Benefits become payable when a pre-determined number of the activities of daily living (ADLs) can no longer be performed. ADLs are broadly divided into washing, dressing, toileting, feeding, walking and cognitive ability.
This allows the client, in conjunction with a care assessor attached to the respective LTC provider, to discuss the options of remaining at home or entering a registered institution.
LTC is expensive to provide, and you cannot rely on the State to help you out if you have significant amounts in savings – it is failing to help nearly half of those who do qualify for assistance, because the local councils cannot afford to. If you have more than £21,000 in assets, then you are on your own funding-wise. Only those with assets below £12,750 will have all their care funded by the State.
If you own a property, then you would be expected to sell this to fund your care if you did not have insurance, or enough money from other sources to cover the care home bills.
The cost of a four-year stay in a care home is set to double over the next 20 years, from £112,312 to £223,476 by 2028, according to research from Saga.

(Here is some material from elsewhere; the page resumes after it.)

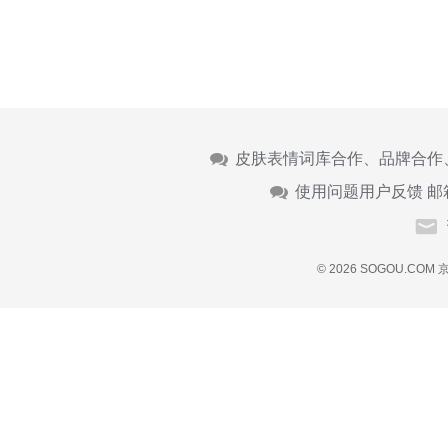
皮肤表情词库合作、品牌合作
使用问题用户反馈 邮
© 2026 SOGOU.COM
京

Anyone who self-funds their care may also be entitled to Attendance Allowance, which they may not be receiving.
The premiums for these plans are in direct relation to the probability of claims, so they are relatively expensive and it should be remembered that most are reviewable - although some offer guarantees at age 70 and over. This is a relatively new product to the market so there is little claims experience upon which to make judgements about future premium rises.